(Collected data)
-.-.-

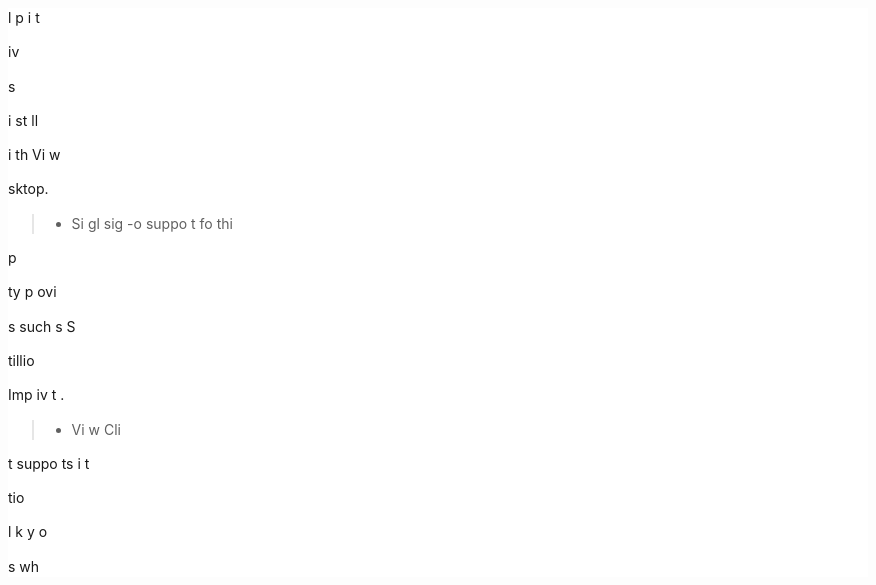 l p
i
t 

iv

s 

 i
st
ll

 i
 th
 Vi
w 

sktop.
> - Si
gl
 sig
-o
 suppo
t fo
 thi

 p

ty p
ovi


s such 
s S

tillio
 


 Imp
iv
t
.
> - Vi
w Cli

t suppo
ts i
t



tio

l k
y
o


s wh
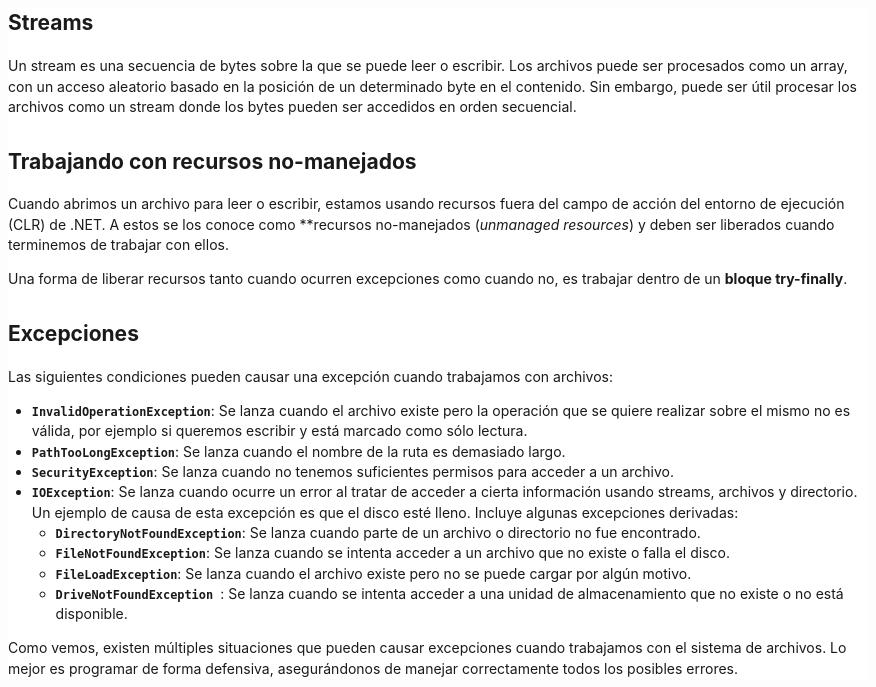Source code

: ## Streams
Un stream es una secuencia de bytes sobre la que se puede leer o escribir. Los archivos puede ser procesados como un array, con un acceso aleatorio basado en la posición de un determinado byte en el contenido. Sin embargo, puede ser útil procesar los archivos como un stream donde los bytes pueden ser accedidos en orden secuencial. 


## Trabajando con recursos no-manejados
Cuando abrimos un archivo para leer o escribir, estamos usando recursos fuera del campo de acción del entorno de ejecución (CLR) de .NET. A estos se los conoce como **recursos no-manejados (*unmanaged resources*) y deben ser liberados cuando terminemos de trabajar con ellos. 

Una forma de liberar recursos tanto cuando ocurren excepciones como cuando no, es trabajar dentro de un **bloque try-finally**. 

## Excepciones
Las siguientes condiciones pueden causar una excepción cuando trabajamos con archivos:

* **`InvalidOperationException`**: Se lanza cuando el archivo existe pero la operación que se quiere realizar sobre el mismo no es válida, por ejemplo si queremos escribir y está marcado como sólo lectura. 
* **`PathTooLongException`**: Se lanza cuando el nombre de la ruta es demasiado largo.
* **`SecurityException`**: Se lanza cuando no tenemos suficientes permisos para acceder a un archivo.
* **`IOException`**: Se lanza cuando ocurre un error al tratar de acceder a cierta información usando streams, archivos y directorio. Un ejemplo de causa de esta excepción es que el disco esté lleno. Incluye algunas excepciones derivadas:
  * **`DirectoryNotFoundException`**: Se lanza cuando parte de un archivo o directorio no fue encontrado.
  * **`FileNotFoundException`**: Se lanza cuando se intenta acceder a un archivo que no existe o falla el disco.
  * **`FileLoadException`**: Se lanza cuando el archivo existe pero no se puede cargar por algún motivo.
  * **`DriveNotFoundException `**: Se lanza cuando se intenta acceder a una unidad de almacenamiento que no existe o no está disponible.

Como vemos, existen múltiples situaciones que pueden causar excepciones cuando trabajamos con el sistema de archivos. Lo mejor es programar de forma defensiva, asegurándonos de manejar correctamente todos los posibles errores. 
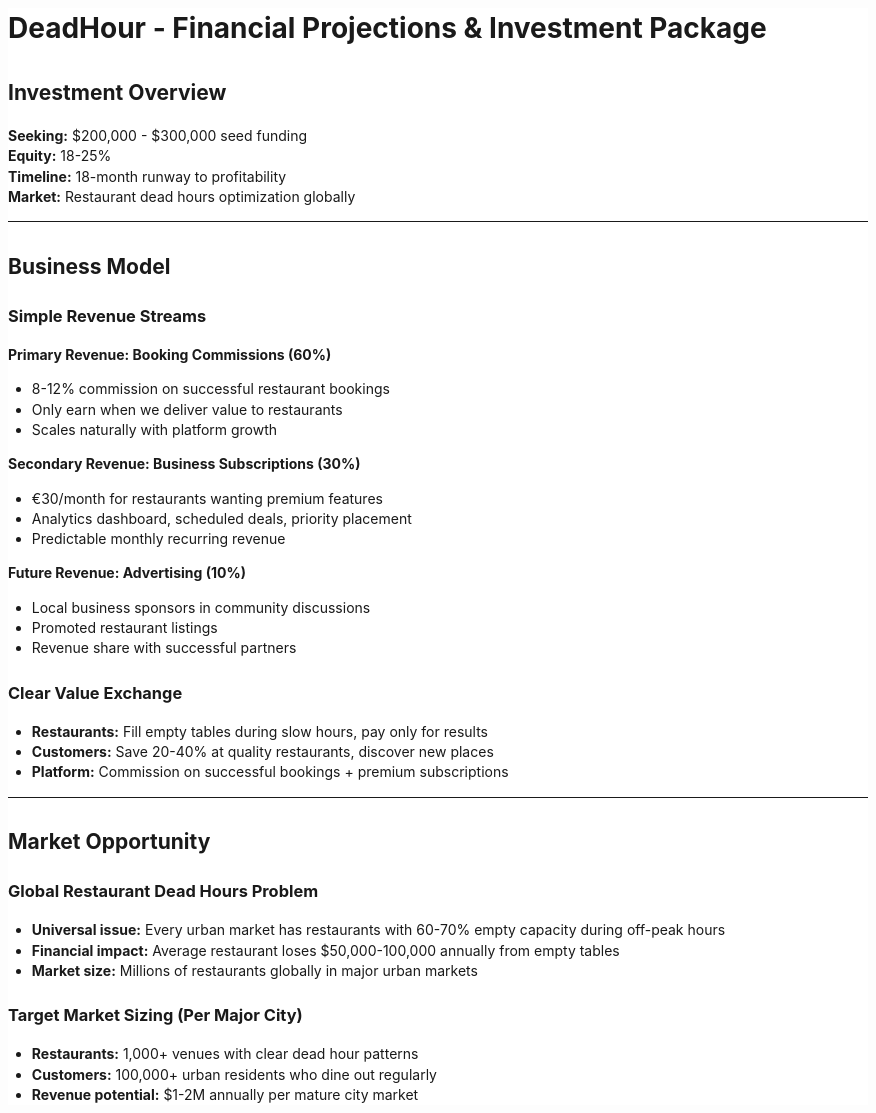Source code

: # DeadHour - Financial Projections & Investment Package

## Investment Overview

**Seeking:** $200,000 - $300,000 seed funding  
**Equity:** 18-25%  
**Timeline:** 18-month runway to profitability  
**Market:** Restaurant dead hours optimization globally

---

## Business Model

### Simple Revenue Streams

**Primary Revenue: Booking Commissions (60%)**
- 8-12% commission on successful restaurant bookings
- Only earn when we deliver value to restaurants
- Scales naturally with platform growth

**Secondary Revenue: Business Subscriptions (30%)**
- €30/month for restaurants wanting premium features
- Analytics dashboard, scheduled deals, priority placement
- Predictable monthly recurring revenue

**Future Revenue: Advertising (10%)**
- Local business sponsors in community discussions
- Promoted restaurant listings
- Revenue share with successful partners

### Clear Value Exchange
- **Restaurants:** Fill empty tables during slow hours, pay only for results
- **Customers:** Save 20-40% at quality restaurants, discover new places
- **Platform:** Commission on successful bookings + premium subscriptions

---

## Market Opportunity

### Global Restaurant Dead Hours Problem
- **Universal issue:** Every urban market has restaurants with 60-70% empty capacity during off-peak hours
- **Financial impact:** Average restaurant loses $50,000-100,000 annually from empty tables
- **Market size:** Millions of restaurants globally in major urban markets

### Target Market Sizing (Per Major City)
- **Restaurants:** 1,000+ venues with clear dead hour patterns
- **Customers:** 100,000+ urban residents who dine out regularly
- **Revenue potential:** $1-2M annually per mature city market
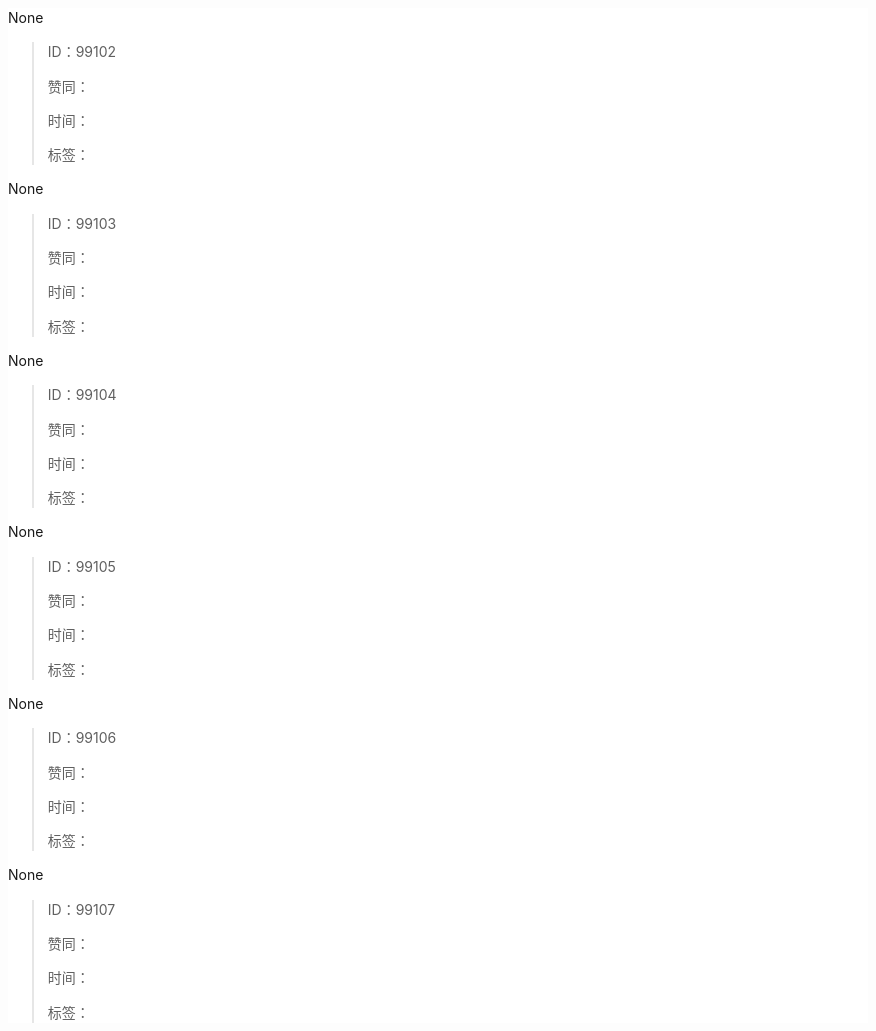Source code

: None

> ID：99102
> 
> 赞同：
> 
> 时间：
> 
> 标签：

None

> ID：99103
> 
> 赞同：
> 
> 时间：
> 
> 标签：

None

> ID：99104
> 
> 赞同：
> 
> 时间：
> 
> 标签：

None

> ID：99105
> 
> 赞同：
> 
> 时间：
> 
> 标签：

None

> ID：99106
> 
> 赞同：
> 
> 时间：
> 
> 标签：

None

> ID：99107
> 
> 赞同：
> 
> 时间：
> 
> 标签：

-.-.-

• [INSTRUCTION]: Retype the material from its first line through the line holding "Cuando abrimos un", inclusive. Leave out the pictures.

• [ANSWER TO THIS TASK]:
 l p
i
t 

iv

s 

 i
st
ll

 i
 th
 Vi
w 

sktop.
> - Si
gl
 sig
-o
 suppo
t fo
 thi

 p

ty p
ovi


s such 
s S

tillio
 


 Imp
iv
t
.
> - Vi
w Cli

t suppo
ts i
t



tio

l k
y
o


s wh
Source code

: ## Streams
Un stream es una secuencia de bytes sobre la que se puede leer o escribir. Los archivos puede ser procesados como un array, con un acceso aleatorio basado en la posición de un determinado byte en el contenido. Sin embargo, puede ser útil procesar los archivos como un stream donde los bytes pueden ser accedidos en orden secuencial. 


## Trabajando con recursos no-manejados
Cuando abrimos un archivo para leer o escribir, estamos usando recursos fuera del campo de acción del entorno de ejecución (CLR) de .NET. A estos se los conoce como **recursos no-manejados (*unmanaged resources*) y deben ser liberados cuando terminemos de trabajar con ellos. 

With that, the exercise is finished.